At that time the membership fee was only Rs. 3/-. With this subscription, lending of books started. The popularity of the library was such that there was a demand for a permanent building with all modern facilities.
A conference was held under the chairmanship of the first Mayor of Jaffna Sam Sabapathy, to find ways and means of collecting funds to build a new library. It was decided to conduct a carnival, music and dance recitals by Indian artistes, sale of lottery tickets etc. Large sums beyond the expectation of the organisers, was collected. A library committee was formed in 1953, Rev. Fr. Long, who was the rector of St. Patrick's College at that time, was also a member in this committee (it should be noted here that Fr. Long died of a heart attack [in Australia] when he heard of the burning of the library).
Statute of Fr. Long
The contribution made by Fr. Long was so great that his statue was erected in front of the library by the public. The library committee invited a leading specialist in library science, Prof. S. R. Ranganathan from Delhi, to advise on the formation of the library to international standard. It also invited K. S. Narasimman, who was at that time the architect to the Madras government, an authority in Dravidian architecture.

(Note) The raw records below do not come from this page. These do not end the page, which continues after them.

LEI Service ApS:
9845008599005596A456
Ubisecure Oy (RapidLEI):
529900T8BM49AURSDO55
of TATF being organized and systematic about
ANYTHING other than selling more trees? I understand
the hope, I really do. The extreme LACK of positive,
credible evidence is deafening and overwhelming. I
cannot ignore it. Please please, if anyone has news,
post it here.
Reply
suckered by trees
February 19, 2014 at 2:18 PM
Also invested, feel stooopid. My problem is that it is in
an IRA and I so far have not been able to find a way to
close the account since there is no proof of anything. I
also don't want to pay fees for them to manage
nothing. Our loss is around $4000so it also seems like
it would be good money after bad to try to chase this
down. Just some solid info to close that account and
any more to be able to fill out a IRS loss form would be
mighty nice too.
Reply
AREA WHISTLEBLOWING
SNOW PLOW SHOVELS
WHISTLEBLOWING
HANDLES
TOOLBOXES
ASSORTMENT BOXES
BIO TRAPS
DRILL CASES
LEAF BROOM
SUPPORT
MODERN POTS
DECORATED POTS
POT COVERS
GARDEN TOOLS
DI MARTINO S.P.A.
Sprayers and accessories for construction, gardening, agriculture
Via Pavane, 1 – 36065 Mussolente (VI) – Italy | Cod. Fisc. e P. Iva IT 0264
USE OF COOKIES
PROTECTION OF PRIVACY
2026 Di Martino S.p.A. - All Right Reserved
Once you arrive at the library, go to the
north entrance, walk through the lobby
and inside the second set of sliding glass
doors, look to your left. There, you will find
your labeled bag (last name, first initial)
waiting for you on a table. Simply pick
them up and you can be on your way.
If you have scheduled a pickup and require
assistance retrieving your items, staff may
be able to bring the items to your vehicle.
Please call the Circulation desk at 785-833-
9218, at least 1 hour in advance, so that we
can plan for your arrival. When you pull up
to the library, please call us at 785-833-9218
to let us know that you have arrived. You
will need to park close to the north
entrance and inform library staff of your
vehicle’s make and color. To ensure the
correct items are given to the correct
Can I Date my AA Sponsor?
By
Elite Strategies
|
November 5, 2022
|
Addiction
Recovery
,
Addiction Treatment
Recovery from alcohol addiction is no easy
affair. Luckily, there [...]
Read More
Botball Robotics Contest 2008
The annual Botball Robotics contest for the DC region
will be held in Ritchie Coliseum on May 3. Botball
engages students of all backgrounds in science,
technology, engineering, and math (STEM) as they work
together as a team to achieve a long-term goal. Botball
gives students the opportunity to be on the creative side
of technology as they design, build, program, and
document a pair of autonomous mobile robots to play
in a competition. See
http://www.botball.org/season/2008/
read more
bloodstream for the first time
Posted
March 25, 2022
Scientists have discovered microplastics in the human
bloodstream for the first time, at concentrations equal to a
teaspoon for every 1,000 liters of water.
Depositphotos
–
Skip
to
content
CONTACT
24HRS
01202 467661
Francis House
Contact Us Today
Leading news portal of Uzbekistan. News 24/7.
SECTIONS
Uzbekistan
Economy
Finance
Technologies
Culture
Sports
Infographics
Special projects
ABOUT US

A master plan was drawn and the front wing was to be built as stage one and the rear wing to be built later as stage two. The foundation was laid for stage on March 29 1953, in the presence of several educationists and well wishers, not only from Jaffna, but from all over the island and from India.
The first stage of the building was completed and on October 11, 1959, the building was ceremonially opened by the then mayor of Jaffna, Alfred Duraiappah. A children's section was opened on November 03, 1967. Asia Foundation donated books worth Rs. 9,500/-. At that time this amount was a large sum.
An auditorium was opened in the first floor in 1971 for the purpose of holding lectures, seminars, literary and cultural performances. Valuable books and centuries-old ola manuscripts were collected from the time of Mr. Chellappah in 1933.
There were about 97,000 valuable books, old newspapers and magazines up to the torching of the library on June 01, 1981.”
The government of Sri Lanka, which gets involved in building Buddhist monuments, temples and convention centers, never contributed even a penny.
Tamils may have been willing to forgive and forget in 1981, which we doubt. They certainly will not in the year 2001.